Use this procedure to restore the Super Admin user to a deployment using the Super Admin Restoration utility, restore-admin.
The Super Admin Restoration utility is used to restore access to the deployment in an emergency. By default, the lifetime for the Super Admin account that you create with this utility is 24 hours. The password you specify when creating this Super Admin is not validated by the default password policy. Instead, the password is validated by the initial password policy that is applied during Quick Setup. This initial password policy requires between 8 and 32 characters, at least one alphabetic character, and at least one special character, excluding spaces, @, and ~. RSA recommends as a best practice that you create a password that conforms to the current default password policy when you use this utility.
Although it is possible to enter the Operations Console administrator credentials on the command line along with the other options, this creates a potential security vulnerability. RSA recommends that you enter the password only when the utility presents a prompt.
Before you begin
- You must be familiar with the Linux operating system.
- Do not perform this procedure on a replica instance.
- You must enable SSH through the Operations Console (OC). This provides access to the Operating System (OS) shell command prompt.
- You must have OS login credentials (rsaadmin login ID and password). These credentials allow you to login to the OS and access the OS shell command prompt.
- You must have OC credentials. These are required to execute the restore-admin command.
- Log on to the appliance with the User ID rsaadmin and the current operating system password:
- On a hardware appliance, the Amazon Web Services appliance or the Azure appliance, log on to the appliance using an SSH client.
- On a VMware virtual appliance, log on to the appliance using an SSH client or the VMware vSphere client.
- On a Hyper-V virtual appliance, log on to the appliance using an SSH client, the Hyper-V Virtual Machine Manager Console, or the Hyper-V Manager.
- Change directories to /opt/rsa/am/utils.
./rsautil restore-admin -u newadmin -p adminpassword
- newadmin is the User ID for the new Super Admin.
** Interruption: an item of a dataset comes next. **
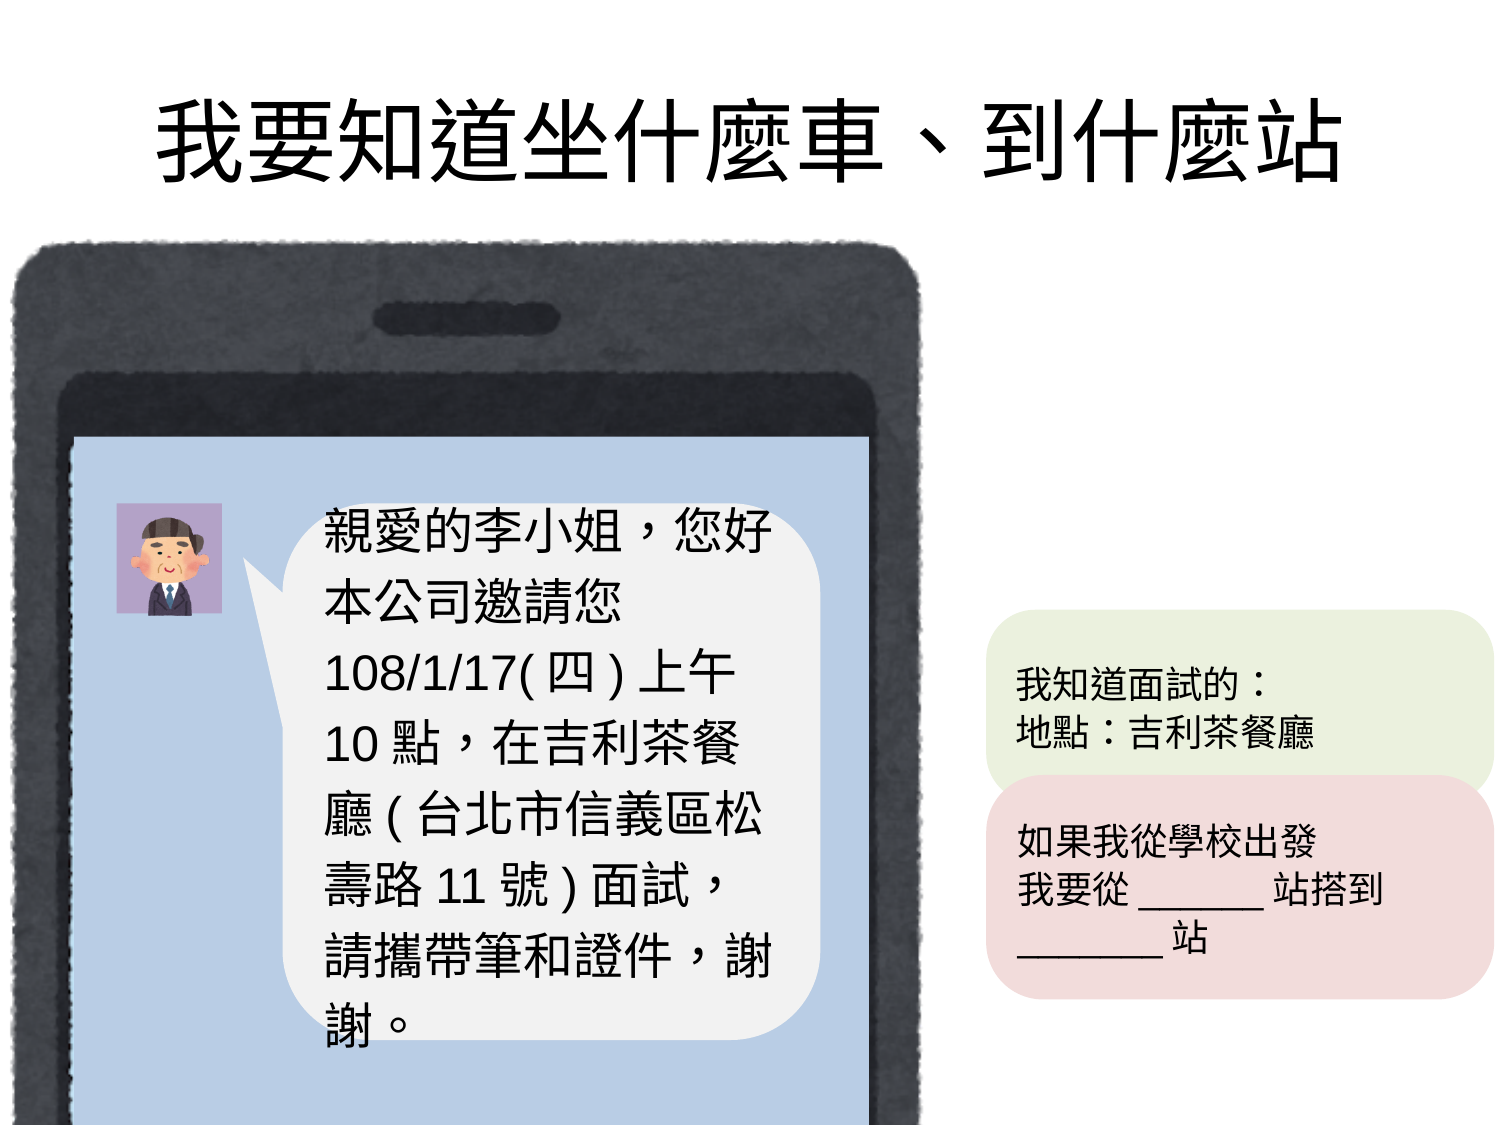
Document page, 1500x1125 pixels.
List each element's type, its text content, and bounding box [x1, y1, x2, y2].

- adminpassword is the password for the new Super Admin. The password requires between 8 and 32 characters, at least one alphabetic character, and at least one special character, excluding spaces, @, and ~.
and press ENTER.
- When prompted for the Operations Console Administrator username, enter the Operations Console administrator User ID, and press ENTER.
- When prompted, enter the Operations Console administrator password, and press ENTER.
- When prompted with Are you sure you want to continue? (Y/N), type Y, and press ENTER.
After you finish
The Super Admin Restoration utility also resets the Security Console authentication policy to LDAP_Password/RSA Password. In order for this change to take effect, use the Operations Console to flush the cache. For instructions, see Flush the Cache.